Filter the records below, keeping only lines with the string "center".

Source data:
▶

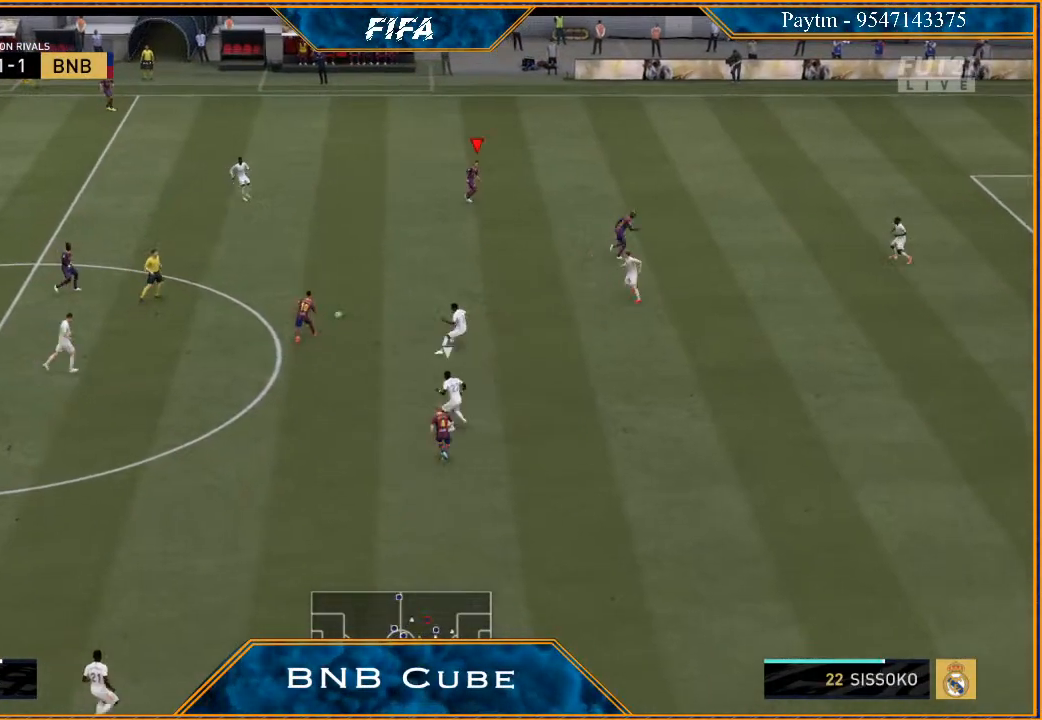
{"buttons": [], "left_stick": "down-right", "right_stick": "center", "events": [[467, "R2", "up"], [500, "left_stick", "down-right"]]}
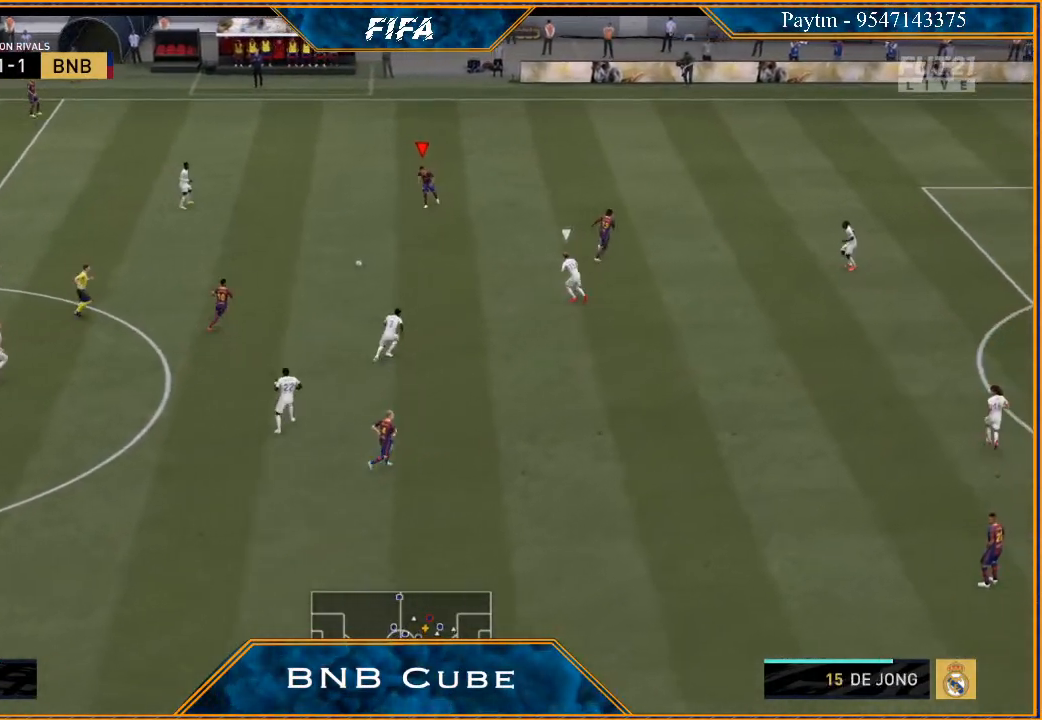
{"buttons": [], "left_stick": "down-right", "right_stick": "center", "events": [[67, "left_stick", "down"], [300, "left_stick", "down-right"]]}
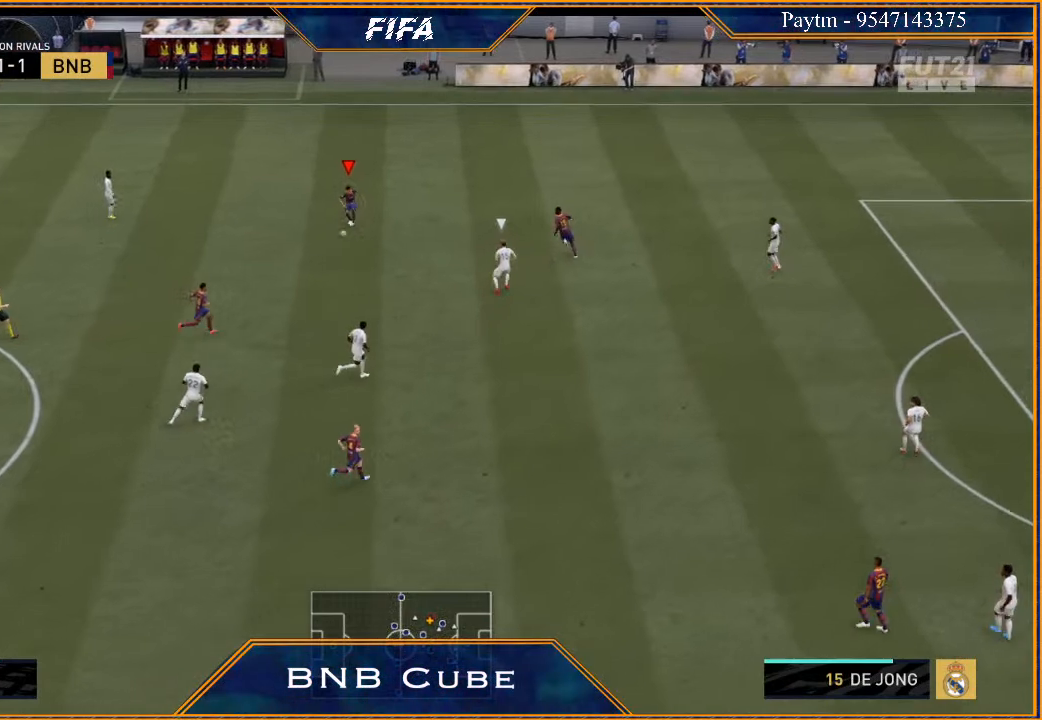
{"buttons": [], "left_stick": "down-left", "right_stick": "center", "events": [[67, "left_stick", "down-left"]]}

◀
▶

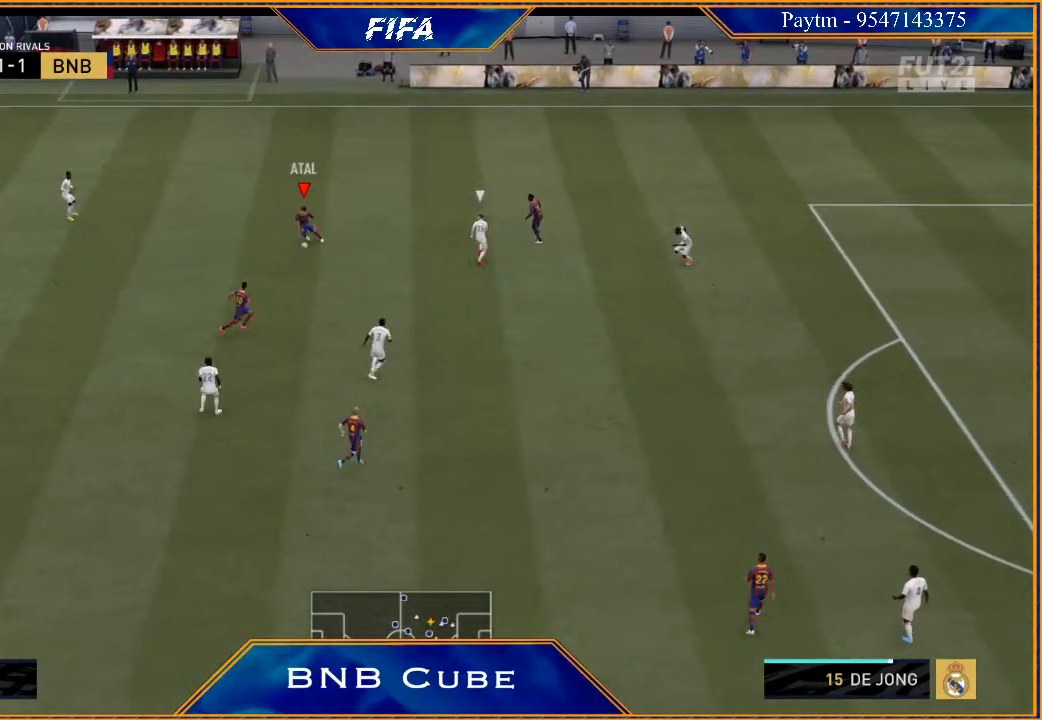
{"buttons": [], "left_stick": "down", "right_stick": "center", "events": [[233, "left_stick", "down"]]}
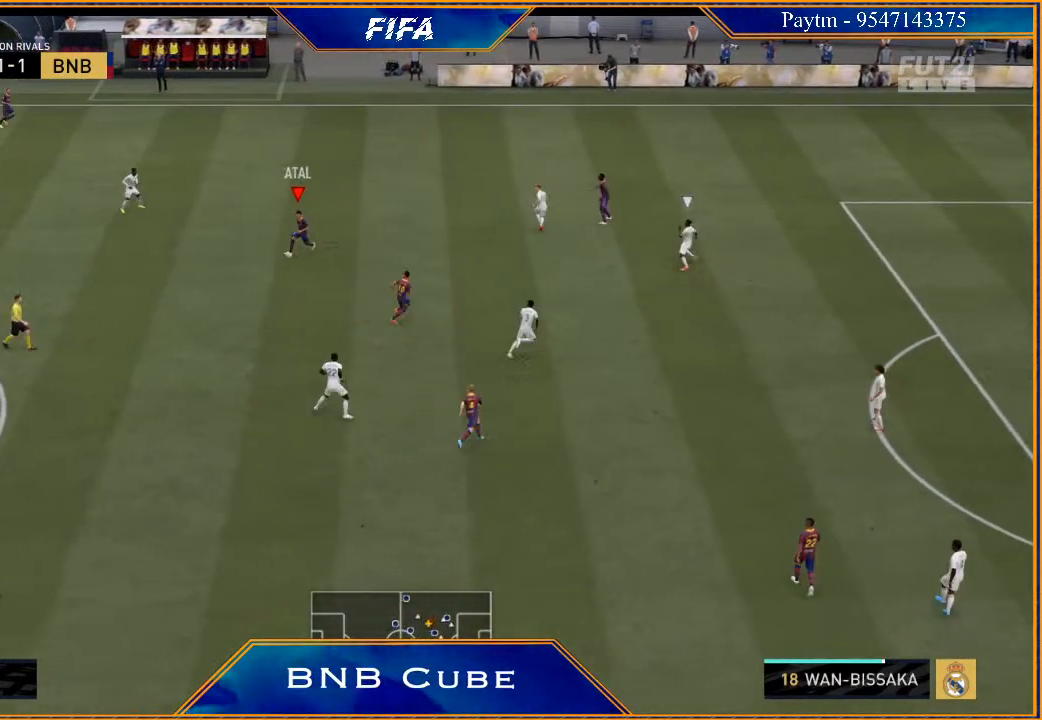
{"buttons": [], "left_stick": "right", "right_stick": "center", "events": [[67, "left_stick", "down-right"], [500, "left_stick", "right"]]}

◀
▶

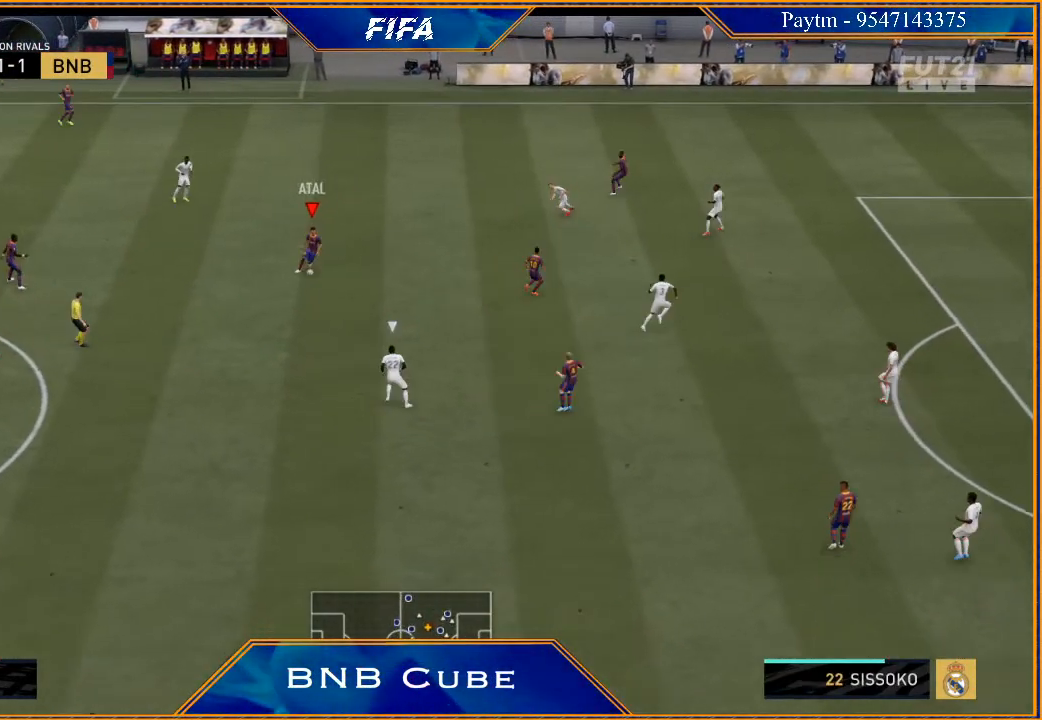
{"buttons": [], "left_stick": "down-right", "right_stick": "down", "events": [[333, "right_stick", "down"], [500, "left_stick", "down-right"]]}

◀

Output:
{"buttons": [], "left_stick": "down-right", "right_stick": "center", "events": [[467, "R2", "up"], [500, "left_stick", "down-right"]]}
{"buttons": [], "left_stick": "down-right", "right_stick": "center", "events": [[67, "left_stick", "down"], [300, "left_stick", "down-right"]]}
{"buttons": [], "left_stick": "down-left", "right_stick": "center", "events": [[67, "left_stick", "down-left"]]}
{"buttons": [], "left_stick": "down", "right_stick": "center", "events": [[233, "left_stick", "down"]]}
{"buttons": [], "left_stick": "right", "right_stick": "center", "events": [[67, "left_stick", "down-right"], [500, "left_stick", "right"]]}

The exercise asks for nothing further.